The Motorcycle Diaries (based on The Motorcycle Diaries: Notes on a Latin American Journey , Che Guevara)
Ernesto Che Guevara’s exuberant pre-revolution travel diaries were expertly turned into a coming-of-age story by director Walter Salles, who characterized the film, outside of any political implications, as being about “a young man, Che, falling in love with a continent and finding his place in it.” The movie is just as romantically exhilarating and idealistic as it must have been to be 23 and wandering around South America with your best friend and your motorcycle.
October Sky (based on Rocket Boys , Homer Hickam)
This film, the adaptation of NASA engineer Homer H. Hickam, Jr.’s bestselling and widely beloved memoir of growing up in Coalwood, West Virginia in the ’50s and dreaming of the stars, is one of our all-time favorite nerd triumph tales. Both the story of a very personal journey (a young man pushing back against his terrifying father, not to mention figuring out girls and thermodynamics) and an important global one (an American way of life that’s beginning to die, and another that’s being born), both the memoir and the film are a little predictable, a little conservative, but warm and wholesome and wonderful.

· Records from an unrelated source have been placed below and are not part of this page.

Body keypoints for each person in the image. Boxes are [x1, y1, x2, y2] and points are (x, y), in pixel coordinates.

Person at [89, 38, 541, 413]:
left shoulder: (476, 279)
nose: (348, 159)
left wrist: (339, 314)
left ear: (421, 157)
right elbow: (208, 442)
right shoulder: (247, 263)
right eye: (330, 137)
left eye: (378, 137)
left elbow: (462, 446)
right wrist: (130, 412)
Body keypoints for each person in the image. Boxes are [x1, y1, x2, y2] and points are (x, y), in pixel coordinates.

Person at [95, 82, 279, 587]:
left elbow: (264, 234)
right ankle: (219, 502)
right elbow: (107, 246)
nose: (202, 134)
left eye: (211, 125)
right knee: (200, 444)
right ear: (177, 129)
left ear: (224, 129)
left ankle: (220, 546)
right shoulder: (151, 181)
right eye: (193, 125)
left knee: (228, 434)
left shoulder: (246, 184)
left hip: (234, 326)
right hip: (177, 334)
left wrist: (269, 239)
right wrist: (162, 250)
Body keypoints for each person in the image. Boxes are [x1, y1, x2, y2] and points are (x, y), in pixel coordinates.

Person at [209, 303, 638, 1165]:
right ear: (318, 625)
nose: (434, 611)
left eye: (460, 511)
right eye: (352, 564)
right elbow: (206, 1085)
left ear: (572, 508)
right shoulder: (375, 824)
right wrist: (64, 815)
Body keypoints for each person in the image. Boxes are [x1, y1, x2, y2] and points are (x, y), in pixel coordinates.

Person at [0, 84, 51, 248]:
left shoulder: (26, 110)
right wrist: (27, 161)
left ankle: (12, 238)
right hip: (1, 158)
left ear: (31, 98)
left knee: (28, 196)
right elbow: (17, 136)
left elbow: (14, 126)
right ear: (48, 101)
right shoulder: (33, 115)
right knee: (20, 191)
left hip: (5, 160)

127 Hours (based on Between a Rock and a Hard Place , Aron Ralston)
Even if you haven’t seen the film or read Ralston’s harrowing account, you know what happens — unless you’ve been living under a rock, that is (we couldn’t help ourselves). Though this story, being completely and totally insular — one man trapped alone for five days — seems like it would be almost impossible to adapt, the formidable Danny Boyle does right by Ralston’s story, filling the screen with stark sameness punctuated by tantalizingly lush memories, and James Franco is at his absolute best.

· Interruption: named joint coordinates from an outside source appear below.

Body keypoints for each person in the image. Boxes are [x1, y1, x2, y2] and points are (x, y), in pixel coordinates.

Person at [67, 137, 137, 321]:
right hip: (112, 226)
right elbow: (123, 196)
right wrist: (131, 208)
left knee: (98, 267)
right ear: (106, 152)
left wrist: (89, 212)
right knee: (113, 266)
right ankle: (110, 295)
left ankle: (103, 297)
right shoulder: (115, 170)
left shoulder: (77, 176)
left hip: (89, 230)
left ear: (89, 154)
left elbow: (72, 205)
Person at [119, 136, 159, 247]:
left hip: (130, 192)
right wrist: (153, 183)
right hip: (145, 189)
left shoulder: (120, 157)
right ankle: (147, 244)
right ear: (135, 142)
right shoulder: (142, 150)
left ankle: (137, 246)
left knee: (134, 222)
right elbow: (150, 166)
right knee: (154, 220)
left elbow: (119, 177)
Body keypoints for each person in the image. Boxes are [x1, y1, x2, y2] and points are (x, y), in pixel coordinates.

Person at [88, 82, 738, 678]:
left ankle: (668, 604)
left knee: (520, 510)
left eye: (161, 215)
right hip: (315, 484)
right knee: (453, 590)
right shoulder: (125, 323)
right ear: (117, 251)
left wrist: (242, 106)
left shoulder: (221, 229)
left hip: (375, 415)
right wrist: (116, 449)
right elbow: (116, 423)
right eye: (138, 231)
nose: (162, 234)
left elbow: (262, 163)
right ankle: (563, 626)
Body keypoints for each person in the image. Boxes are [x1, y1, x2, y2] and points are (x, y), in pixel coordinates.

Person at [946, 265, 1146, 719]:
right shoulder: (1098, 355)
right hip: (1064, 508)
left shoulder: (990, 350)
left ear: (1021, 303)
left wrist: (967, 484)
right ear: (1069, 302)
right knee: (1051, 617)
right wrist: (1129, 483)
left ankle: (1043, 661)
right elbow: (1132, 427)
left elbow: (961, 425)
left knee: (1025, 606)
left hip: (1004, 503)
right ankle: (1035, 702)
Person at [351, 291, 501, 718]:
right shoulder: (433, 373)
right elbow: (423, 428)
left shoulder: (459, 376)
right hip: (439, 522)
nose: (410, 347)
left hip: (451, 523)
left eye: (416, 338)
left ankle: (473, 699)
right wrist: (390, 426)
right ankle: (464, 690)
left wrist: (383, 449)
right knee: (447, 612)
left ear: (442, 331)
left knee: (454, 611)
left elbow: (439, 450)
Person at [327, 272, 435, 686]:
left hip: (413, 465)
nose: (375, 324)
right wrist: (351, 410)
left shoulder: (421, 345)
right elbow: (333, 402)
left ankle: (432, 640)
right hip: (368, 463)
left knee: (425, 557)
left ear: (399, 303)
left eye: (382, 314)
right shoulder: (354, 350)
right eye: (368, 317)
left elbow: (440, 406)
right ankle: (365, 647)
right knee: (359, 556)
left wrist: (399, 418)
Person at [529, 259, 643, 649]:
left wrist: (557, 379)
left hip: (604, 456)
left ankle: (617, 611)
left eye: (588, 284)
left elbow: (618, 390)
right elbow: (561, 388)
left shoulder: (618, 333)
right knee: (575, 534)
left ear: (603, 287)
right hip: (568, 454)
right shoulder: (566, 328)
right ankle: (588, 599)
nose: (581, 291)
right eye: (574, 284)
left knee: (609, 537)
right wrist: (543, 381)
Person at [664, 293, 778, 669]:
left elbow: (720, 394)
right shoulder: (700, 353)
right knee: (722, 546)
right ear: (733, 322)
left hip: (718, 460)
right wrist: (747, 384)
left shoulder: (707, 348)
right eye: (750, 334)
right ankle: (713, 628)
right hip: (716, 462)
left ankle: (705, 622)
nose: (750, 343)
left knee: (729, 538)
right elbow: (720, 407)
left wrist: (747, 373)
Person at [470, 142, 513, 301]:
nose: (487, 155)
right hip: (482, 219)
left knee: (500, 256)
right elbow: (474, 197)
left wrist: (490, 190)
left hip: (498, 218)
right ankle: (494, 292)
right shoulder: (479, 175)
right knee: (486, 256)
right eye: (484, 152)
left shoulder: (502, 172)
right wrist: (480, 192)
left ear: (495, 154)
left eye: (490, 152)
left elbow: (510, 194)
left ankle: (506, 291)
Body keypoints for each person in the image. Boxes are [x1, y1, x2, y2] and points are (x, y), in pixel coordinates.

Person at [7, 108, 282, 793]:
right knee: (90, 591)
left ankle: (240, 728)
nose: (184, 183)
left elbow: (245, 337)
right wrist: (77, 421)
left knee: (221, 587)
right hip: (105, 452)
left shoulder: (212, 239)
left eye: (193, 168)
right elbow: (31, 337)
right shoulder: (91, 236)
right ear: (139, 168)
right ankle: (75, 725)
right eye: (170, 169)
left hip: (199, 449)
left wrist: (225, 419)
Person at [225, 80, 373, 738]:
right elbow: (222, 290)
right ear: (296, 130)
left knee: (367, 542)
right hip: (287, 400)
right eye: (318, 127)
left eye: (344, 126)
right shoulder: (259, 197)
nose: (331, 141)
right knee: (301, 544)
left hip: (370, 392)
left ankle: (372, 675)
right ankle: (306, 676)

The Pianist (based on The Pianist: The Extraordinary True Story of One Man’s Survival in Warsaw, 1939-1945 , Wladyslaw Szpilman)

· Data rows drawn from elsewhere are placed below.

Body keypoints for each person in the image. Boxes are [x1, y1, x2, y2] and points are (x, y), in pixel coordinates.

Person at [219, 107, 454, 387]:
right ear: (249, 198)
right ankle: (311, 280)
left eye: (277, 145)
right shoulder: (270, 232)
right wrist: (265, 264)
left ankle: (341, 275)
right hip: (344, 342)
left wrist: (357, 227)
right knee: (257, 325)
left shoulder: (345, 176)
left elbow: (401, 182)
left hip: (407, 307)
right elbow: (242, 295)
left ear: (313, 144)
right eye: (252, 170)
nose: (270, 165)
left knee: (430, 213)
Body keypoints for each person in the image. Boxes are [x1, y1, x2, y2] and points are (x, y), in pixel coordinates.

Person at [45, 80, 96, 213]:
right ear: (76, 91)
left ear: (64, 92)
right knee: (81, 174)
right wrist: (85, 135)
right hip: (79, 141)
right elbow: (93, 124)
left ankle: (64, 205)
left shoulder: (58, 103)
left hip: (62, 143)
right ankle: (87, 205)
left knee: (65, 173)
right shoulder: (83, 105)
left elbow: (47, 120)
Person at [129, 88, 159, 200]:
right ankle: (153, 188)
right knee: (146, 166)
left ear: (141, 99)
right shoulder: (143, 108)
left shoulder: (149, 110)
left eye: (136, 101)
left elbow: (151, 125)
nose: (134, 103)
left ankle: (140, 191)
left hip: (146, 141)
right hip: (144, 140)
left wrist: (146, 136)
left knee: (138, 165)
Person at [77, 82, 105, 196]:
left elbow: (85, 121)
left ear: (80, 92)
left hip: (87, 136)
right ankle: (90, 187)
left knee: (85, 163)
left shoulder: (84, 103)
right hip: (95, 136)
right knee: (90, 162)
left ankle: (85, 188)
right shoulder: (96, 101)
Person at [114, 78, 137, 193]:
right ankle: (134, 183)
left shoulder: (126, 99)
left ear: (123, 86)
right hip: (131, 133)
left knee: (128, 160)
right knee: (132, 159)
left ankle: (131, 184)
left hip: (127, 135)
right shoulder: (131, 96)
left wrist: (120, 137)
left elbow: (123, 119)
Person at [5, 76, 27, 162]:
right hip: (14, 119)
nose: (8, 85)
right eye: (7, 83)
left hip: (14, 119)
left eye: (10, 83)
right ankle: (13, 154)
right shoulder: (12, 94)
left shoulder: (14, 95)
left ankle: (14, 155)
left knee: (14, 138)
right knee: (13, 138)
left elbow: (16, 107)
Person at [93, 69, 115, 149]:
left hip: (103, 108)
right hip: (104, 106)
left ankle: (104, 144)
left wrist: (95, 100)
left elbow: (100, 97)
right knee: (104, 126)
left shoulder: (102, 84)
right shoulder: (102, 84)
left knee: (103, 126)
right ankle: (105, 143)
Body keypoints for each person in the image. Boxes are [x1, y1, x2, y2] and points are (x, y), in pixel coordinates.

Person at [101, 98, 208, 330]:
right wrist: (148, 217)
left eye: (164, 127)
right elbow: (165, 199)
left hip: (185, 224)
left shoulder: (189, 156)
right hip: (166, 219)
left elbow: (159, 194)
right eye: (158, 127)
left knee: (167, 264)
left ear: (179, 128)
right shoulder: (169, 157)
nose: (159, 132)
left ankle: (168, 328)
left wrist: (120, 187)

Roman Polanski’s adaptation of this incredible memoir about survival and the power of music, written immediately after WWII and suppressed until 1999, is among the best of his career. The film feels personal for Polanski, of Jewish and Polish descent himself, and you can see his emotional involvement in every detail. Not to mention that Adrien Brody is absolutely phenomenal. In 2003, the film won Oscars for Best Director (Roman Polanski), Best Adapted Screenplay (Ronald Harwood) and Best Actor (Adrien Brody), and no one was surprised.
My Week With Marilyn (based on The Prince, the Showgirl, and Me: Six Months on the Set With Marilyn and Olivier , Colin Clark)
Though some people have had mixed feelings about this movie, we think its moments of luminosity earn it a place on this list. The original memoir by Colin Clark, who worked as an assistant on Sir Laurence Olivier’s The Prince and the Showgirl, is mostly a love letter to the fabulous Marilyn, breezy and somewhat light on story, and the film follows suit for better or worse. However, in our opinion, any amount of breeziness in the film is carried by Michelle Williams and Kenneth Branagh, who completely deliver.
A Mighty Heart (based on A Mighty Heart: The Brave Life and Death of My Husband, Danny Pearl , Mariane Pearl)
Mariane Pearl’s heartbreaking memoir tells the full story of Danny Pearl, the Wall Street Journal reporter who was kidnapped and murdered in Pakistan in 2002. The film tells the story powerfully, but the best thing about it is Angelina Jolie, whose performance, one of the best of her career, is an homage to the real-life strength and perseverance of Mariane Pearl.